Most of all and most fundamentally, he gives encouragement to our indwelling
ideas and images. His function is what the Greeks called maiuitic, the
educator who elicits the latent ideas, encourages, animates and allows the
free development out of the real sensibilities already present.  This was
his way in Soissons-la-Montagne and this has been his way with all those he
has served so deeply as teacher.

I observed this in action when I visited his school in Port-au-Prince.
Arriving in Haiti in 1981 to do an article for Art International, one of the
first names I heard was Tiga, and one of the first stories told was about
Saint Soliel. A decade later, I was finally able to make an appointment with
this artist-teacher of whom I had heard so much.  At last I could see for
myself.  It was not an interview. Looking around the rooms I could see
already the place itself was vibrant, and the person before me was intensely
alert * a sort of activated nodal point upon which energetic rays converged
and then reverberated back into the space around him. For two or three hours
I knew I should be a student, not an art historian.  Some school teachers
arrived for a studio session. For the next little while I observed their
engagement in a dual process of untying their own personal creativity and of
learning how they could enable their students to do so as well.  It was
exciting to see the work progress and to watch and listen while Tiga went
from one student to the next, always eliciting reactions, always supporting
the adventure into new territory: looking, seeing, feeling, responding and
making something out of the experience.

I left with the sheaf of papers outlining his theories he graciously gave
me. They were unlike any theories I had encountered in my own training in
Bauhaus methodology, unlike anything I had seen in public schools or
colleges in the United States.  There is nothing with which to compare .
these diagrams and vocabularies. There are concepts that are seldom if ever
evoked in the art teaching studios in the Americas and Europe.  I found
myself recalling the writings of André Breton, who asserted the need for us
in the West to rediscover our deeper spiritual roots; to reestablish our
connections with the sun and the earth, rocks and water, the darkness and
the love that lives in the heart. I understood how he could say that
"…poetry should be done by all, not just by one."

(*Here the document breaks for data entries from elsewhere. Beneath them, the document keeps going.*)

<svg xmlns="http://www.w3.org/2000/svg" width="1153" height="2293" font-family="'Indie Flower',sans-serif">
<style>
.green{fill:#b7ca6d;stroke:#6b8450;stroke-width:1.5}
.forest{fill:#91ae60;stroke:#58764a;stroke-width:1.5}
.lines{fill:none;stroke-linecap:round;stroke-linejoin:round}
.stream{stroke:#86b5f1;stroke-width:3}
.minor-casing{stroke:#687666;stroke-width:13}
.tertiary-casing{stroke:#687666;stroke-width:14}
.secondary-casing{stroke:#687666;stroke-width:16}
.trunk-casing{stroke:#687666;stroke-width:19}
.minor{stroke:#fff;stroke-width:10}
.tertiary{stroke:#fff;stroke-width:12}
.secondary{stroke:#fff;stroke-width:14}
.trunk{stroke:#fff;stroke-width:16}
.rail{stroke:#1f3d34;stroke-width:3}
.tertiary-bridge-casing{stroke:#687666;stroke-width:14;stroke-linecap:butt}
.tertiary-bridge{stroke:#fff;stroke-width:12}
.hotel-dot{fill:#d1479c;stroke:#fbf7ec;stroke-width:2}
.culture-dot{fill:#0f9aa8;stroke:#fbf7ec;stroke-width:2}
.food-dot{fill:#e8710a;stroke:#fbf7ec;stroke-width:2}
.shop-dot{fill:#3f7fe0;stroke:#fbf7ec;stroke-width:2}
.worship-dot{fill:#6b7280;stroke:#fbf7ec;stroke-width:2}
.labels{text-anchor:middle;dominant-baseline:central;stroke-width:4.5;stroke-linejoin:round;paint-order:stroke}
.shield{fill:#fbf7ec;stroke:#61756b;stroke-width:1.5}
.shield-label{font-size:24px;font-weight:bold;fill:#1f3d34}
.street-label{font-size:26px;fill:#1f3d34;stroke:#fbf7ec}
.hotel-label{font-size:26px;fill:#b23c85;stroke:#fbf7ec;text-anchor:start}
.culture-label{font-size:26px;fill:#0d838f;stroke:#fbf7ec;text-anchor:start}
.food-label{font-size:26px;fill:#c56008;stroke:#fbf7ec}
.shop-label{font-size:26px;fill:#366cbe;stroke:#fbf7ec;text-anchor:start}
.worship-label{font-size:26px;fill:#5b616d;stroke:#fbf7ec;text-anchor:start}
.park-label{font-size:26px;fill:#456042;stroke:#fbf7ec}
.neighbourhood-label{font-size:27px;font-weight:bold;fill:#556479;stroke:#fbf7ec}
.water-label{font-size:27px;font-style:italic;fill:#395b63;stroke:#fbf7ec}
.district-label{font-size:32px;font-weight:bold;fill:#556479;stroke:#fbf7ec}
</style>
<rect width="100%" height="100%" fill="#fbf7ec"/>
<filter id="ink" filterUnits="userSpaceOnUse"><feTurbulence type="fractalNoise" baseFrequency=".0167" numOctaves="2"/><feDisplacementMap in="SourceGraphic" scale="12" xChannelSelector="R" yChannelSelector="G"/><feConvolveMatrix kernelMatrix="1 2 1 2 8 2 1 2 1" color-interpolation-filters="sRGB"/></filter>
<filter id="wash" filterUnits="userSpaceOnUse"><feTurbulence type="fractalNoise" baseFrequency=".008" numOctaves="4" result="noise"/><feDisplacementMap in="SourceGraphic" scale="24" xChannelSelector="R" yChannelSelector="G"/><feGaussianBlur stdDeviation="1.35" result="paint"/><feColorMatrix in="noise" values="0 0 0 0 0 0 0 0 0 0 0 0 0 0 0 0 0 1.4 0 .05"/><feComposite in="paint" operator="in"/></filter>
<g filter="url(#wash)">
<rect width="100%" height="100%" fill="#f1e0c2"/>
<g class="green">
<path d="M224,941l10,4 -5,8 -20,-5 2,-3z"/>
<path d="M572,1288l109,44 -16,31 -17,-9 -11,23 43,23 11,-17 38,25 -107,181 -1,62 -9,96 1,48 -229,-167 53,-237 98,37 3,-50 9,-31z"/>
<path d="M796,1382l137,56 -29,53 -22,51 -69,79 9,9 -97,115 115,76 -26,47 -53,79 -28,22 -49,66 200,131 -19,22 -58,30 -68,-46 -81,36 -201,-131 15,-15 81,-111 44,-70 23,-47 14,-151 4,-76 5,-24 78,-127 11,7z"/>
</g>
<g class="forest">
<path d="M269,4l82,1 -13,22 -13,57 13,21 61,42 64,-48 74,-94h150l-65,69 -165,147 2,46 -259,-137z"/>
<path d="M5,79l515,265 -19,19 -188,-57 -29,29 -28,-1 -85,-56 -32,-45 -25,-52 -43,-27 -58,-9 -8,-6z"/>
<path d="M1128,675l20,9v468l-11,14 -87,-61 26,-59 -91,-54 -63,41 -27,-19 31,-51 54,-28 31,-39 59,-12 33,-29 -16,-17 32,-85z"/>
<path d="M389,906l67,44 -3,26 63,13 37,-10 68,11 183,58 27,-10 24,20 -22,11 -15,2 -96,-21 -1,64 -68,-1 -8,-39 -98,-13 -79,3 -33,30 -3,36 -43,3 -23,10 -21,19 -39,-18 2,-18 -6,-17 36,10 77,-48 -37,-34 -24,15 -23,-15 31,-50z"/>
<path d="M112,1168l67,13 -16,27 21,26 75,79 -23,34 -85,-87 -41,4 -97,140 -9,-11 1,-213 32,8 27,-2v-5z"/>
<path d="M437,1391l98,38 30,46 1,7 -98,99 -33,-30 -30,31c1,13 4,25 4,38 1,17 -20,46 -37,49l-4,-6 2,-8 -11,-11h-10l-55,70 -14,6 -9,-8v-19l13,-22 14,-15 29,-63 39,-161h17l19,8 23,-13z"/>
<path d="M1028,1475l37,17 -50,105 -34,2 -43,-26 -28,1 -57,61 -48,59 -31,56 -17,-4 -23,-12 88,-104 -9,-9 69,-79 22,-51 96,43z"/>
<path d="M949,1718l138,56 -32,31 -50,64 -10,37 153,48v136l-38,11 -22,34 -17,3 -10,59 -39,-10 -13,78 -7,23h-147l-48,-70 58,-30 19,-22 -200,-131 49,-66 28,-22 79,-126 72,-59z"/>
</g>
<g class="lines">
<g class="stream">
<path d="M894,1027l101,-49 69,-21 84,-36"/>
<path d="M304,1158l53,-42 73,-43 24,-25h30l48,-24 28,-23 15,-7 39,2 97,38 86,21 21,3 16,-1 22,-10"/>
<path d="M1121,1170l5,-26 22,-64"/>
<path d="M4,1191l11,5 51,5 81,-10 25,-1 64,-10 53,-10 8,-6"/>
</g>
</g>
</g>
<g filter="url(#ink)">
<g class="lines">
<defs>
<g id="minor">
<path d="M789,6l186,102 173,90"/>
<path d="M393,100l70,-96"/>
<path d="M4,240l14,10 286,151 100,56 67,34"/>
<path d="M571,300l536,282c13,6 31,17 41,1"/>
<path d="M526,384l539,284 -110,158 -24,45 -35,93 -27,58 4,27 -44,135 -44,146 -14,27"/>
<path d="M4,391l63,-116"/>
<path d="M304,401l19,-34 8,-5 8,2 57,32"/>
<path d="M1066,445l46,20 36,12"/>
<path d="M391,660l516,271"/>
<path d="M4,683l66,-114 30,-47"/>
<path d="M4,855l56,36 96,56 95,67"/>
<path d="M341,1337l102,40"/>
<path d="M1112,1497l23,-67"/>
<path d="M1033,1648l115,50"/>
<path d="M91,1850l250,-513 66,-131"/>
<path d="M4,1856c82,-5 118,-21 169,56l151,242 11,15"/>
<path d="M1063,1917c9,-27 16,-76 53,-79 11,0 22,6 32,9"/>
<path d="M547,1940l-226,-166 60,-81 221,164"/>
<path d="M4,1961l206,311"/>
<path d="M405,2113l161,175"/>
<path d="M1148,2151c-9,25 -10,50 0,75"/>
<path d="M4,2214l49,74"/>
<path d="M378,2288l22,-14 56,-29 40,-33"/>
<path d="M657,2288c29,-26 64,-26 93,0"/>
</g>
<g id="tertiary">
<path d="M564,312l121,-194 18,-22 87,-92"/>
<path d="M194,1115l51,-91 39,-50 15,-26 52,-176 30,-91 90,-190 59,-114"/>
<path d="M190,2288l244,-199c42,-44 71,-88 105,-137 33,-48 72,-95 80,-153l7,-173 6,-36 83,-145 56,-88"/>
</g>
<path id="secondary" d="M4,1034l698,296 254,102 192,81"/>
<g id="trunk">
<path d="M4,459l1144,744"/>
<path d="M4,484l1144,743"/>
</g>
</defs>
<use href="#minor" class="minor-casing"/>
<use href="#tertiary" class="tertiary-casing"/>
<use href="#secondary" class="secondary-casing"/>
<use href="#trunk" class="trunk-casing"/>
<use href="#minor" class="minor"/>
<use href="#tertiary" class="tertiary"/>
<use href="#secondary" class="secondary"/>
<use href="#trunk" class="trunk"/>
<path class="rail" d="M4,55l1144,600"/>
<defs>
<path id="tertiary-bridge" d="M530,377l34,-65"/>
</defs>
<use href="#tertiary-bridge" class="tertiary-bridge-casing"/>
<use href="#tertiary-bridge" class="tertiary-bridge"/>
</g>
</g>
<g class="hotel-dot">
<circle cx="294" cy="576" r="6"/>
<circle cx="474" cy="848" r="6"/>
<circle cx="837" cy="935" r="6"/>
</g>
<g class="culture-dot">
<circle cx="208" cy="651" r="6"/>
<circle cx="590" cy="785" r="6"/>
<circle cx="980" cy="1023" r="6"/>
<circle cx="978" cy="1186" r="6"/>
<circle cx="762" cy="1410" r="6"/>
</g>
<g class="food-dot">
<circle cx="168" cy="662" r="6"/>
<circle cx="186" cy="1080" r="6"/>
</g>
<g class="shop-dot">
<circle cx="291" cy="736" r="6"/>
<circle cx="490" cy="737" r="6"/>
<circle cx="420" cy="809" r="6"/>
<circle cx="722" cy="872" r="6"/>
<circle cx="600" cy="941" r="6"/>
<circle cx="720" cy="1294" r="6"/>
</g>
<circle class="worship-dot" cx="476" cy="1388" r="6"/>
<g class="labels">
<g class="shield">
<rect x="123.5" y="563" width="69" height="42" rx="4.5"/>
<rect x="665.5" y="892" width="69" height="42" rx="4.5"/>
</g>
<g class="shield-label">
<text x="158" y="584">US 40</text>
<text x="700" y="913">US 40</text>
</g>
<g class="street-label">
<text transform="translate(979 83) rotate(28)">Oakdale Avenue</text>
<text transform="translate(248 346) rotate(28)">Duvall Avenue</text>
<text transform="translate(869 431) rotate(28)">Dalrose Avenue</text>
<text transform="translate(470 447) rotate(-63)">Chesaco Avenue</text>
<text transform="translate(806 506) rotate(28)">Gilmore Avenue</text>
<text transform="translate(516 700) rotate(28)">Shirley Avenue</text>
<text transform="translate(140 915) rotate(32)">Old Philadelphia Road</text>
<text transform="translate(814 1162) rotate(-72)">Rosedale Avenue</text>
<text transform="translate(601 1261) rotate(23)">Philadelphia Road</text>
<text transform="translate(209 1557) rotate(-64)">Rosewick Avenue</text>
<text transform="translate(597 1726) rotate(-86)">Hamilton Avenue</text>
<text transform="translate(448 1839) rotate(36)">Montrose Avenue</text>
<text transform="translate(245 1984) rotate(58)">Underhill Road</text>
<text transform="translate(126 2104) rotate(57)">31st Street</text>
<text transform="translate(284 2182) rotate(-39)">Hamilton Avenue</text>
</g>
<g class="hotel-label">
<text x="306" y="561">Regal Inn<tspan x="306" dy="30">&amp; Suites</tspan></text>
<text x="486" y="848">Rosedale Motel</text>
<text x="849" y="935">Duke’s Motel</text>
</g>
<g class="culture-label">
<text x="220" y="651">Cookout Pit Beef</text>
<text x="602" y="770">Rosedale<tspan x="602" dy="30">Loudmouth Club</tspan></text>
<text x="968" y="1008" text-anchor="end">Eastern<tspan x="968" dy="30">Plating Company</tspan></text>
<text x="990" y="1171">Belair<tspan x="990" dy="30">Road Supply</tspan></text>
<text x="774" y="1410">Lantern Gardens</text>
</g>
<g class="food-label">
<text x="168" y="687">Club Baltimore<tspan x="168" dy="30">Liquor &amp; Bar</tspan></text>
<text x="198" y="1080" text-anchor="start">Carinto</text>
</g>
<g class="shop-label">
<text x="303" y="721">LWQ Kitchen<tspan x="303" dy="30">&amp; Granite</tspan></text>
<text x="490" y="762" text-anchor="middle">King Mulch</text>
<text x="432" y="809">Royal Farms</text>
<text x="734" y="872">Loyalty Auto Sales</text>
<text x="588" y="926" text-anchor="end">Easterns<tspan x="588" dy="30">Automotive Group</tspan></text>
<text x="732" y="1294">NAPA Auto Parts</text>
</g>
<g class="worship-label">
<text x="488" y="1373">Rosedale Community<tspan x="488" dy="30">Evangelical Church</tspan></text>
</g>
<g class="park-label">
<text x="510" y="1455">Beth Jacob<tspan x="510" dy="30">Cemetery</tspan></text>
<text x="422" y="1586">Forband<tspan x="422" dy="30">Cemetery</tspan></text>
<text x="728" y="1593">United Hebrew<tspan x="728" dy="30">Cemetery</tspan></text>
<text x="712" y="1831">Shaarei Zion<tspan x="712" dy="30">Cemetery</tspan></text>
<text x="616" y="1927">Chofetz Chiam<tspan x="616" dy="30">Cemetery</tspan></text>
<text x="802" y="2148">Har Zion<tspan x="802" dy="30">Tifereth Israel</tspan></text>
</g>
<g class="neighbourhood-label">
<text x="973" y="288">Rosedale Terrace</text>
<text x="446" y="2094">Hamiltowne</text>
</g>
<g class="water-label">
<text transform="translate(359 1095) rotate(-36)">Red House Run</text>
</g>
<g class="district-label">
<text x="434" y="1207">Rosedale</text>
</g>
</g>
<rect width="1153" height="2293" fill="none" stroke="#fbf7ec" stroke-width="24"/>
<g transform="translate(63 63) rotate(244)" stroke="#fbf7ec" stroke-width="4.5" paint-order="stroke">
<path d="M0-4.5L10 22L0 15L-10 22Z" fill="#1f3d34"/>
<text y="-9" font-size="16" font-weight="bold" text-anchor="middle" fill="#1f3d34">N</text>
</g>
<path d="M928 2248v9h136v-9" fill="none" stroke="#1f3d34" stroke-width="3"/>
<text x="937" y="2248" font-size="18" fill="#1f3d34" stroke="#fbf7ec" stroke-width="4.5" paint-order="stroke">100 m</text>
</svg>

Tiga is the most stalwart contributor I know of to the efforts in progress
to transform education from rote learning of factoids into notions and
actions of discovery and creation.

As an artist in his own right, his many works in collections all over the
world give witness to the strength and subtlety of his vision. His
imagination is unbounded because his spirit is without borders.  Recently I
showed a projected image of one of his sculptures, Paradox…a work in welded
iron. A rectangle formed of horizontal iron bars welded to vertical rods
forms a sort of grid, with an oval opening in the center. Suspended down
that opening is a heavy chain. The viewers were a group of Caribbean
historians. As soon as the image was on the screen, there was a collective
gasp.  They knew. The paradox was the continued presence of bonds and chains
in a nation that freed itself 200 years ago.  The seemingly abstract, modern
shape of that sculpture repeated the famous map of the slave-ship deck, the
bodies of African captives horizontal like a grid, each of them chained into
place.

In his work as an artist, his work as an educator, his work as a fellow
traveler with the rest of us, he is here to bring in the strongest spirits
to enable us to break our chains.

It is the great joy and privilege of the Haitian Studies Association to
honor this work and the person who so energetically makes it happen.